I attended the LODLAM meeting last week in Wellington, New Zealand as a relative newcomer to the concept of linked open data.

One of the questions the meeting tried to answer was “what are the best use cases for linked data?” “What is a use case that is compelling enough to warrant our investment in creating linked data?”

One comparison made* was that of Charles Darwin making his notes on the voyage of The Beagle. Did Darwin record merely a list of points in tabular notebook? No, he recorded his observations in journal form and his ideas were slowly organised over years. In his journal of assertions Darwin found connections and common themes emerging over time.

Linked open data is a series of assertions in the form of subject/predicate/object. Ideally this is not on isolated sets of data but across open sets of data on the web. Complex topics are made up of assertions of varying degrees of authority. Linked open data is a better representation of knowledge on the web.

There are problems with each of the three parts of the linked open data triple. The subject may require disambiguation. E.g. Which “Hamilton” are we referring to? We need some consistency in the language used for the predicate. E.g. How do we describe relationships between people?
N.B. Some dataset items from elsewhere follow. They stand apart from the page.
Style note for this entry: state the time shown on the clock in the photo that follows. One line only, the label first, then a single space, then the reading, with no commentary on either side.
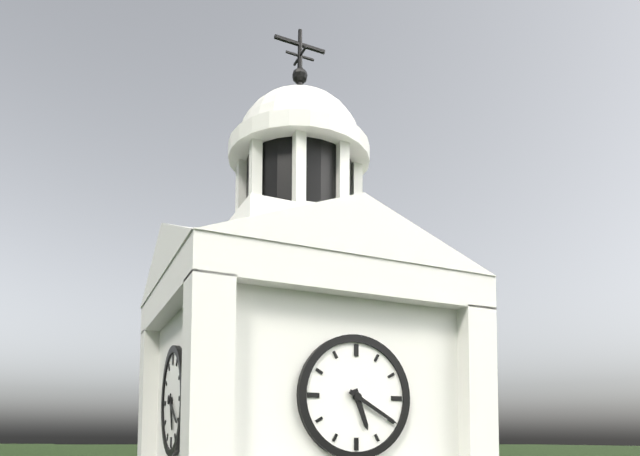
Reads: 5:20
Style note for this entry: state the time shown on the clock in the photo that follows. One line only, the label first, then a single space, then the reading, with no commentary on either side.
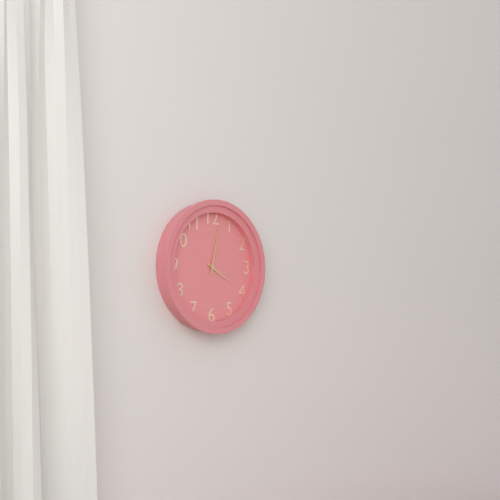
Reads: 4:02
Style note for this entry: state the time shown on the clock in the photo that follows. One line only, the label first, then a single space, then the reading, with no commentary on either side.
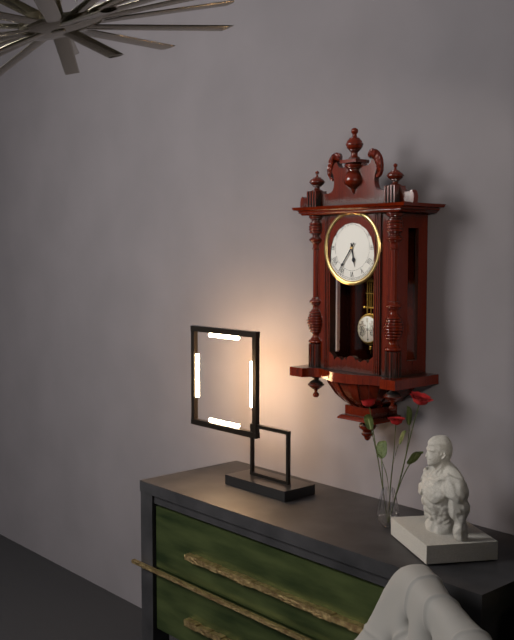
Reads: 5:36
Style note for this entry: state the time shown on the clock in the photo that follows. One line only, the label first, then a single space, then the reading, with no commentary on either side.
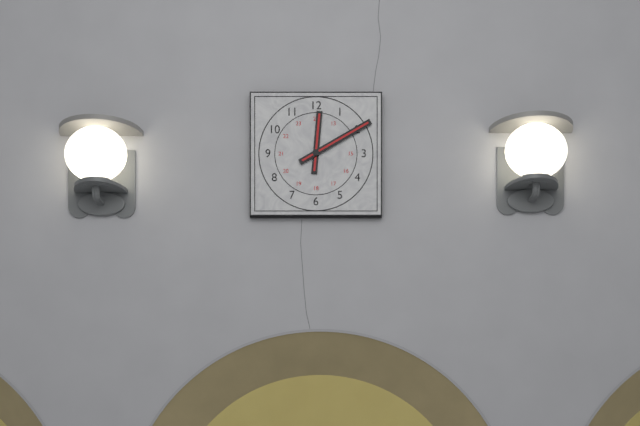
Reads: 12:10
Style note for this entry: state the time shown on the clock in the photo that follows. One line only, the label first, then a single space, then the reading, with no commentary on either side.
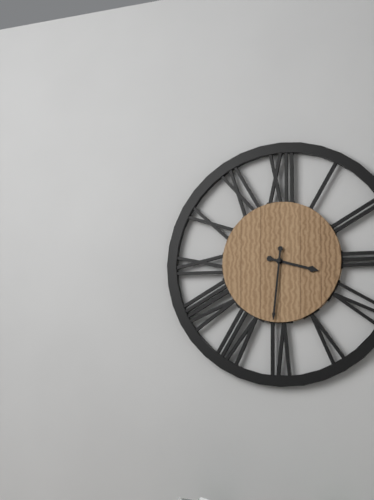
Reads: 3:31
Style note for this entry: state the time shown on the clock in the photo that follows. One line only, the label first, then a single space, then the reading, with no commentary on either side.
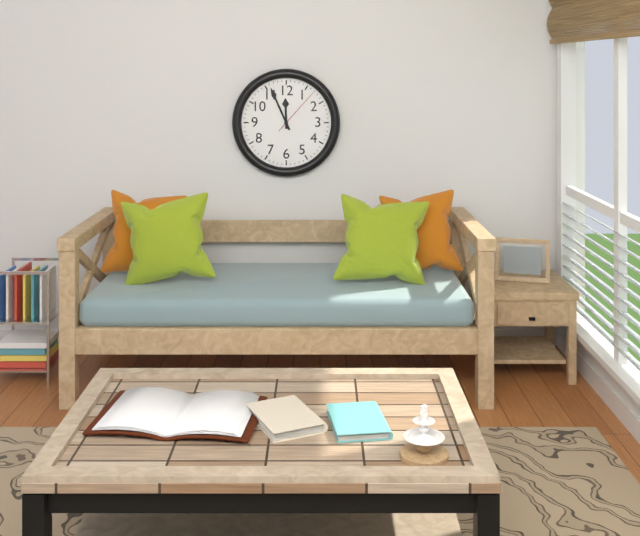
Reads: 11:56:07
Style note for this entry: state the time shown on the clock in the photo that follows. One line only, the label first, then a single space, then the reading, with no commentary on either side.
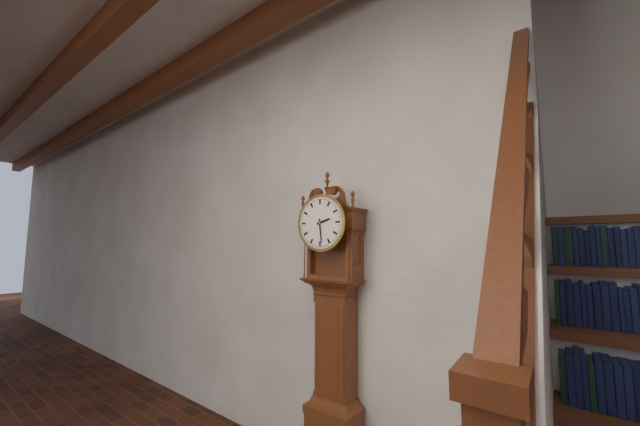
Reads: 2:29
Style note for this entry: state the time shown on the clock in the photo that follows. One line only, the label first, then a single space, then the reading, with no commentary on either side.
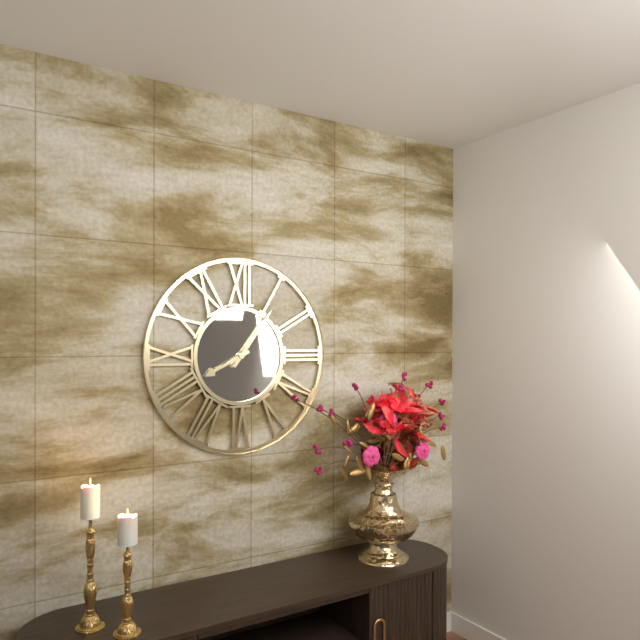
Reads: 8:06
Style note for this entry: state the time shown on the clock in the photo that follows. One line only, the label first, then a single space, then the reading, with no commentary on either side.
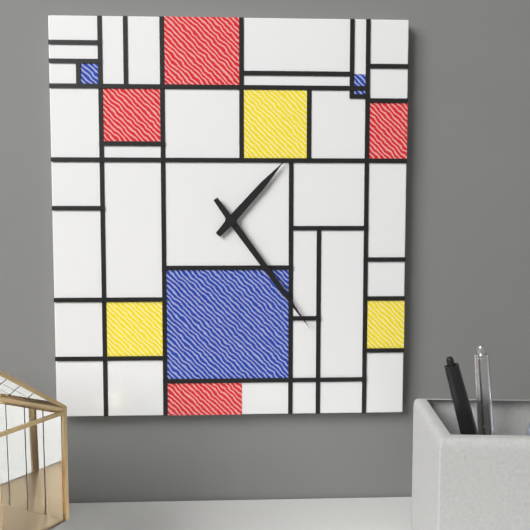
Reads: 1:24
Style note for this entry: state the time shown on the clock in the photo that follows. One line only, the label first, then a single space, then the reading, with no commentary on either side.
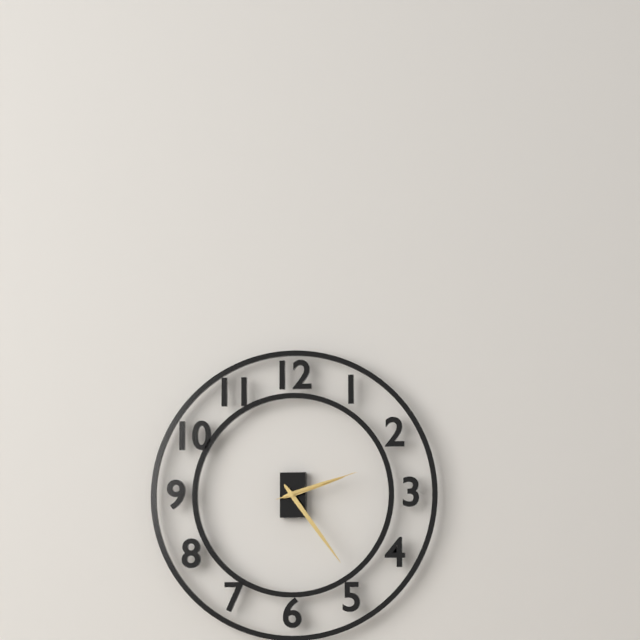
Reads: 2:24:12
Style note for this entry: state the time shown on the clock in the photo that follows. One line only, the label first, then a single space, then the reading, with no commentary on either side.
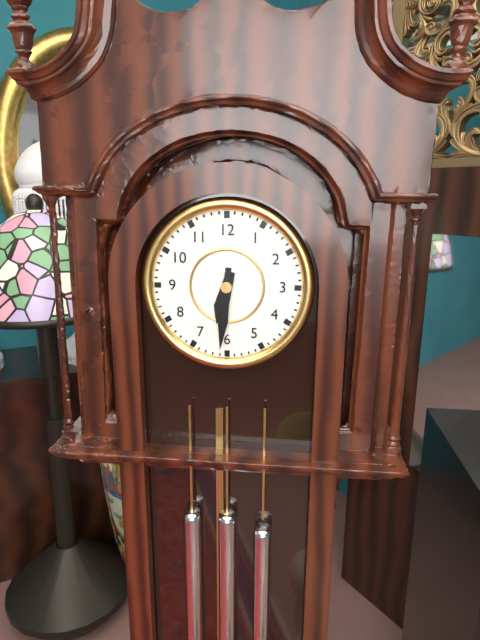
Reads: 6:31
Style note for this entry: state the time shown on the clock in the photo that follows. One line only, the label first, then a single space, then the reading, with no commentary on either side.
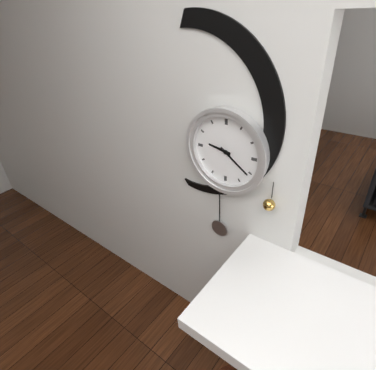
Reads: 9:21
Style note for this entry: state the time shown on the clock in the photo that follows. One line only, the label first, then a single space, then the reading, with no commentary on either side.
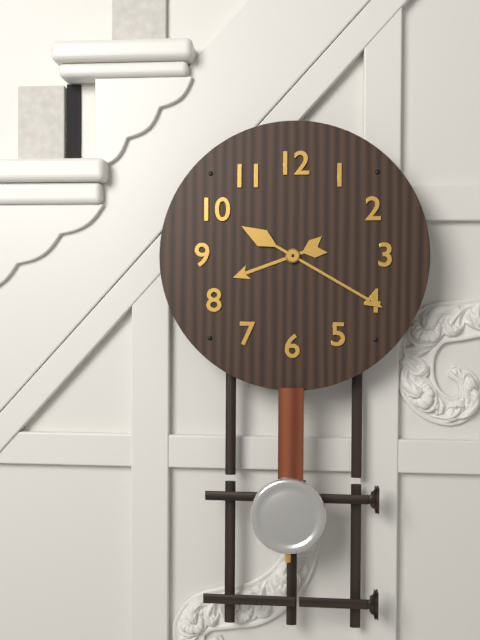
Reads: 8:20
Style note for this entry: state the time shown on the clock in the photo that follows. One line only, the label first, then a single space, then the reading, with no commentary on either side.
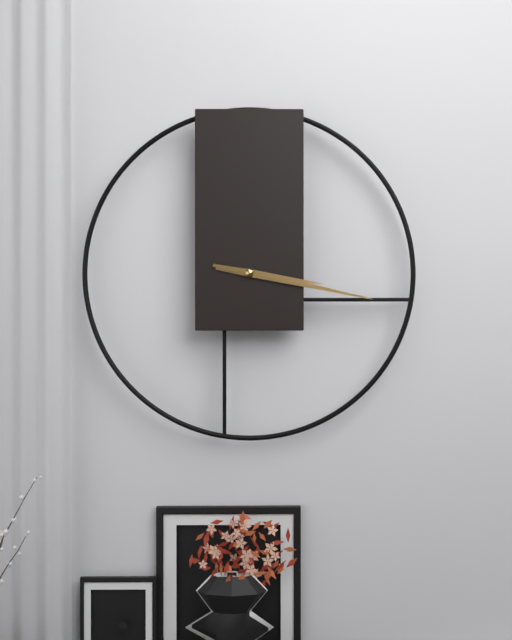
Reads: 3:17
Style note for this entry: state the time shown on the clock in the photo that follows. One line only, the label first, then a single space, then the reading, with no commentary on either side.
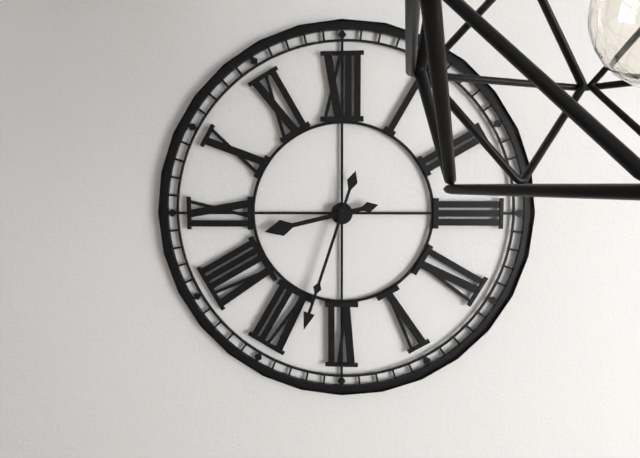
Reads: 8:33
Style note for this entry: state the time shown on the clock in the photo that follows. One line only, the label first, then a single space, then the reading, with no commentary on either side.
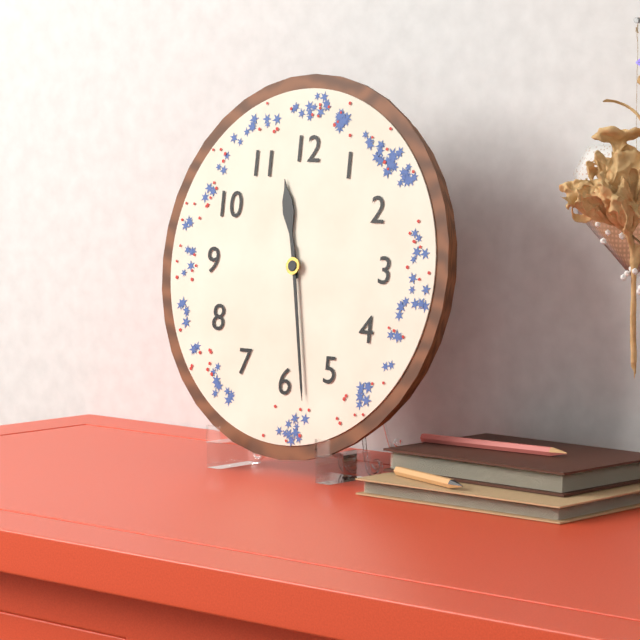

The objects that we refer to may not be trustworthy. How do we choose sets of data we are confident to refer to? These problems with linked open data perhaps aren’t problems after all – it’s a system that reflects the uncertainties of the real world.

This reminded me of Aaron Cope’s paper “The Interpretation of Bias”. By reverse-geocoding photo locations in Flickr, maps could be drawn which better represented the disputed boundaries of each named place.

In the same way, linked open data may give us a way to better describe grey knowledge – all of the objects that are grey around the edges.

* please comment if you recall who made this comparison